Data science at the command line

2014-12-25

The UNIX command line is a powerful tool for diving into large data files and piping specialized utilities to create summary statistics. This is a compilation of some useful commands.

Parsing CSV

Read the first line of a CSV file, which contains the column names, and list each column name in a new line after splitting by comma and stripping surrounding quotes. Notice awk can create an array and has operations like length that returns the number of elements in an array.

head -n 1 WebExtract.txt | awk '{ split($0, a, ","); max = length(a) } 
  END { for (x=1; x<=max;x++) {gsub(/"/, "", a[x]); print a[x]}  }'

Take the average of a column of integers in a CSV file after filtering for a category.

cat iris.csv | grep 'Iris-setosa' | awk -F "," '{ sum += $1; n += 1; } 
  END { printf "%0.5f\n", sum/n }'

To select a single line in a CSV file and output one column.

sed -n '2405p;2405q' WebExtract.txt | awk -F "\",\"" '{ print $3; }'

We can also select a subset of lines in the middle of the document and return a single column.

sed -n '1000,1010p' WebExtract.txt | awk -F "\",\"" { 'print $3; }'

Count the number of lines with wc.

cat trip_data_1.csv | wc -l

JSON files can be parsed using jq. The following command parses a 35MB file for the attribute city, sorts the cities, and returns the number of occurrences.

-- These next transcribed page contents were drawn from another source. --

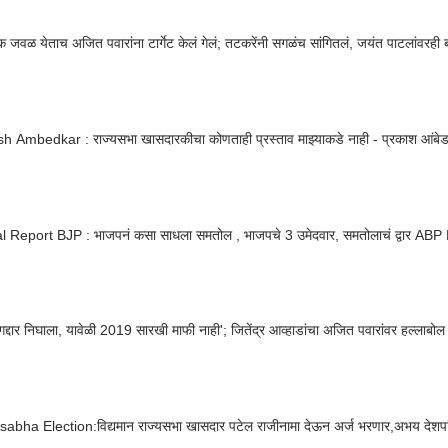
 जवळ येताच अजित पवारांना टार्गेट केलं गेलं; तटकरेंनी सगळंच सांगितलं, जयंत पाटलांवरही 
Prakash Ambedkar : राज्यसभा खासदारकीचा कोणताही प्रस्ताव माझ्याकडे नाह
l Report BJP : भाजपनं कसा साधला समतोल , भाजपचे 3 उमेदवार, समतोलाचं द्वार AB
ा गद्दार निघाला, यावेळी 2019 सारखी माफी नाही'; जितेंद्र आव्हाडांचा अजित पवारांवर हल्लाबोल
abha Election:विद्यमान राज्यसभा खासदार पटेल राजीनामा देऊन अर्ज भरणार,अभय देशपांडे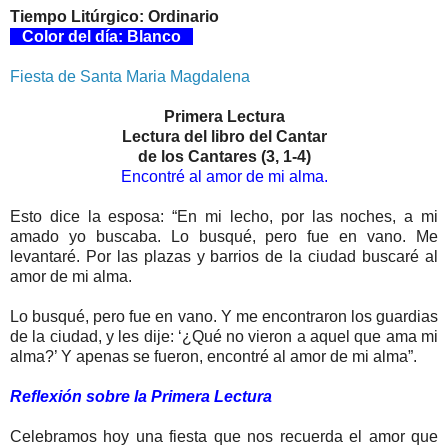
Tiempo Litúrgico: Ordinario
Color del día: Blanco
Fiesta de Santa Maria Magdalena
Primera Lectura
Lectura del libro del Cantar
de los Cantares (3, 1-4)
Encontré al amor de mi alma.
Esto dice la esposa: “En mi lecho, por las noches, a mi
amado yo buscaba. Lo busqué, pero fue en vano. Me
levantaré. Por las plazas y barrios de la ciudad buscaré al
amor de mi alma.
Lo busqué, pero fue en vano. Y me encontraron los guardias
de la ciudad, y les dije: ‘¿Qué no vieron a aquel que ama mi
alma?’ Y apenas se fueron, encontré al amor de mi alma”.
Reflexión sobre la Primera Lectura
Celebramos hoy una fiesta que nos recuerda el amor que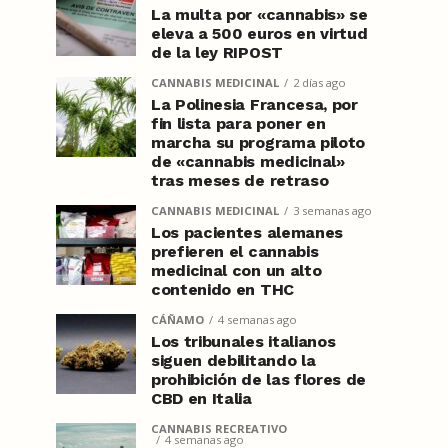
La multa por «cannabis» se
eleva a 500 euros en virtud
de la ley RIPOST
CANNABIS MEDICINAL
2 días ago
La Polinesia Francesa, por
fin lista para poner en
marcha su programa piloto
de «cannabis medicinal»
tras meses de retraso
CANNABIS MEDICINAL
3 semanas ago
Los pacientes alemanes
prefieren el cannabis
medicinal con un alto
contenido en THC
CÁÑAMO
4 semanas ago
Los tribunales italianos
siguen debilitando la
prohibición de las flores de
CBD en Italia
CANNABIS RECREATIVO
4 semanas ago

cat ./yelp_train_academic_dataset_business.json | jq '.city' | sort | uniq -c

Parsing JSON

To test a command on a large file we can select just the first few lines.

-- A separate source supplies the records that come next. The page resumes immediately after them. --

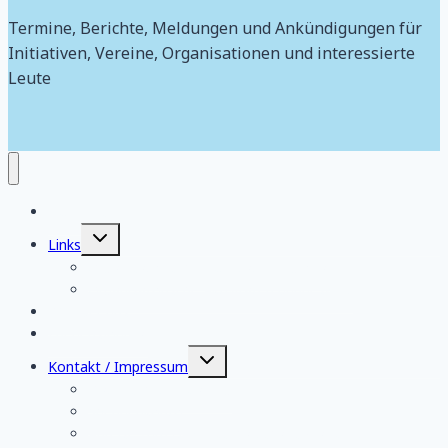
Termine, Berichte, Meldungen und Ankündigungen für
Initiativen, Vereine, Organisationen und interessierte
Leute
Aktuelles
Untermenü
Links
umschalten
Organisatorische Aktivitäten regional
Organisatorische Aktivitäten bundesweit
Wir über uns
FriedensJournal
Untermenü
Kontakt / Impressum
umschalten
Datenschutzerklärung
Spendenkonto
Anreise zum Gewerkschaftshaus Frankfurt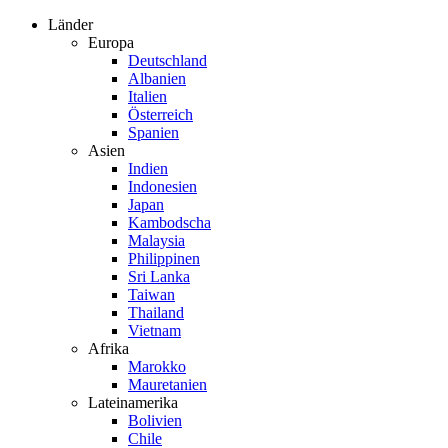
Zum
Länder
Inhalt
Europa
springen
Deutschland
Albanien
Italien
Österreich
Spanien
Asien
Indien
Indonesien
Japan
Kambodscha
Malaysia
Philippinen
Sri Lanka
Taiwan
Thailand
Vietnam
Afrika
Marokko
Mauretanien
Lateinamerika
Bolivien
Chile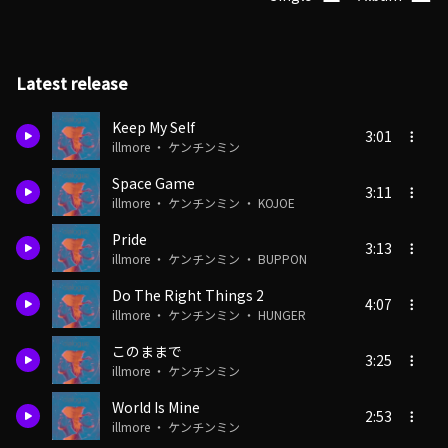
Latest release
Keep My Self
3:01
illmore ・ ケンチンミン
Space Game
3:11
illmore ・ ケンチンミン ・ KOJOE
Pride
3:13
illmore ・ ケンチンミン ・ BUPPON
Do The Right Things 2
4:07
illmore ・ ケンチンミン ・ HUNGER
このままで
3:25
illmore ・ ケンチンミン
World Is Mine
2:53
illmore ・ ケンチンミン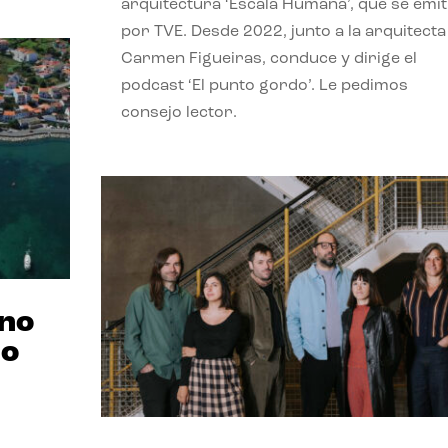
arquitectura ‘Escala Humana’, que se emit
por TVE. Desde 2022, junto a la arquitecta
Carmen Figueiras, conduce y dirige el
podcast ‘El punto gordo’. Le pedimos
consejo lector.
ano
no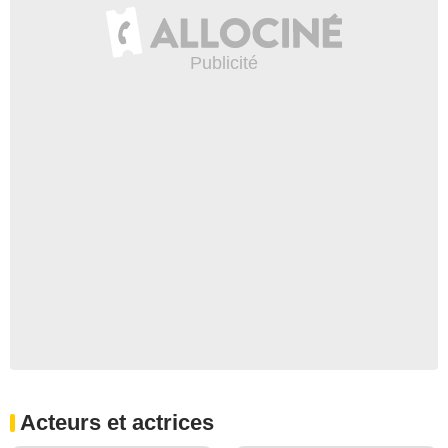
Acteurs et actrices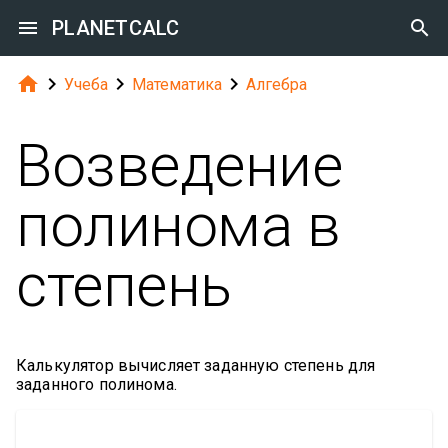

PLANETCALC





Учеба
Математика
Алгебра
Возведение
полинома в
степень
Калькулятор вычисляет заданную степень для
заданного полинома.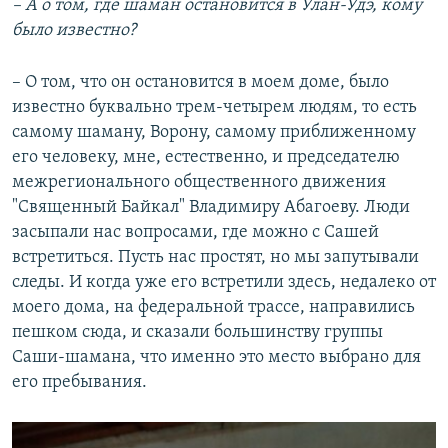
–
А о том, где шаман остановится в Улан-Удэ, кому
было известно?
– О том, что он остановится в моем доме, было
известно буквально трем-четырем людям, то есть
самому шаману, Ворону, самому приближенному
его человеку, мне, естественно, и председателю
межрегионального общественного движения
"Священный Байкал" Владимиру Абагоеву. Люди
засыпали нас вопросами, где можно с Сашей
встретиться. Пусть нас простят, но мы запутывали
следы. И когда уже его встретили здесь, недалеко от
моего дома, на федеральной трассе, направились
пешком сюда, и сказали большинству группы
Саши-шамана, что именно это место выбрано для
его пребывания.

head -n 100 ./yelp_train_academic_dataset_business.json | jq '.city' | sort | uniq -c

To further filter the output for occurrences greater than 5 we can use awk.

head -n 100 ./yelp_train_academic_dataset_business.json | jq '.city' | 
  sort | uniq -c | awk '{if ($1 > 5) {print $0}}'

The above filter also works reasonably well on the entire dataset.

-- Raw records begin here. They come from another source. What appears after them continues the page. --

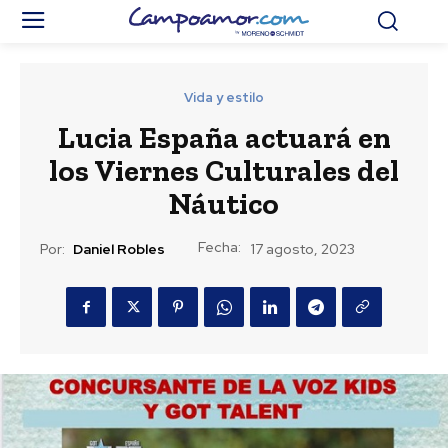
Vida y estilo
Lucia España actuará en
los Viernes Culturales del
Náutico
Fecha:
Por:
Daniel Robles
17 agosto, 2023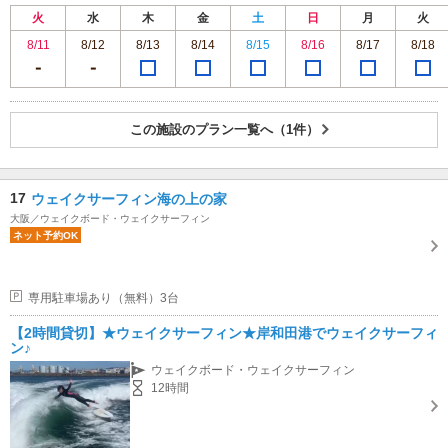
火
水
木
金
土
日
月
火
8/11
8/12
8/13
8/14
8/15
8/16
8/17
8/18
この施設のプラン一覧へ（1件）
17
ウェイクサーフィン海の上の家
大阪／ウェイクボード・ウェイクサーフィン
ネット予約OK
専用駐車場あり（無料）3台
【2時間貸切】★ウェイクサーフィン★岸和田港でウェイクサーフィ
ン♪
ウェイクボード・ウェイクサーフィン
12時間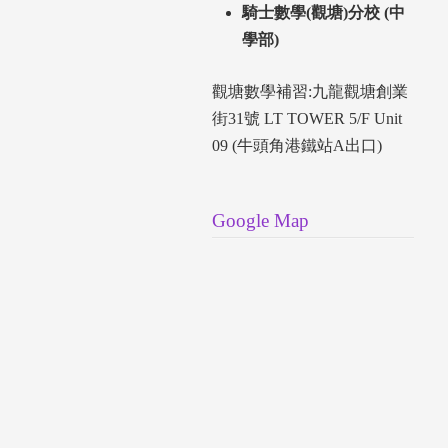
騎士數學(觀塘)分校 (中
學部)
觀塘數學補習:九龍觀塘創業
街31號 LT TOWER 5/F Unit
09 (牛頭角港鐵站A出口)
Google Map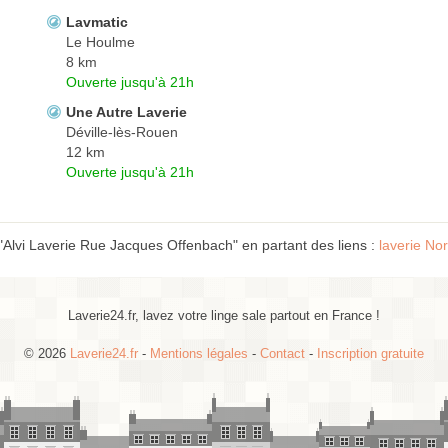
Lavmatic
Le Houlme
8 km
Ouverte jusqu'à 21h
Une Autre Laverie
Déville-lès-Rouen
12 km
Ouverte jusqu'à 21h
"Alvi Laverie Rue Jacques Offenbach" en partant des liens :
laverie No
Laverie24.fr, lavez votre linge sale partout en France !
© 2026
Laverie24.fr
-
Mentions légales
-
Contact
-
Inscription gratuite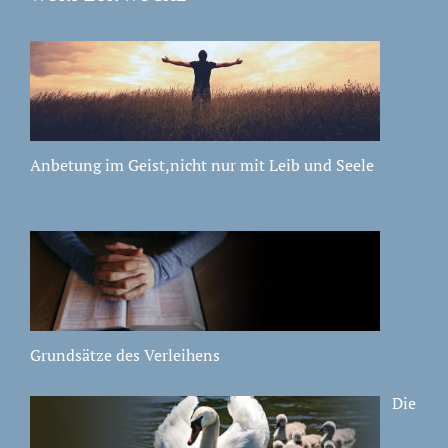
Anbetung im Geist,nicht nur mit Leib und Seele
Grundsätze des Verleihens
Die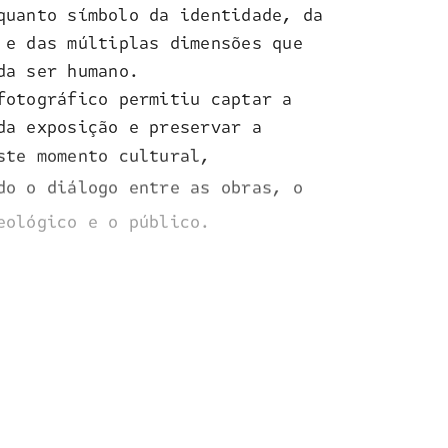
quanto símbolo da identidade, da
 e das múltiplas dimensões que
da ser humano.
fotográfico permitiu captar a
da exposição e preservar a
ste momento cultural,
do o diálogo entre as obras, o
eológico e o público.
GRAFIA
 DO DOURO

cat ./yelp_train_academic_dataset_business.json | jq '.city' | 
  sort | uniq -c | awk '{if ($1 > 100) {print $0}}'

To get the total number of entires with over 100 occurrences we can take the sum.

cat ./yelp_train_academic_dataset_business.json | jq '.city' | 
  sort | uniq -c | awk '{ if ($1 > 100) {sum += $1;} } END { print sum }'

To filter by a key within jq we can pipe commands and return only the city names.

head -n 3 ./yelp_train_academic_dataset_business.json | jq 'select(.city | 
  contains("De Forest")) | .city'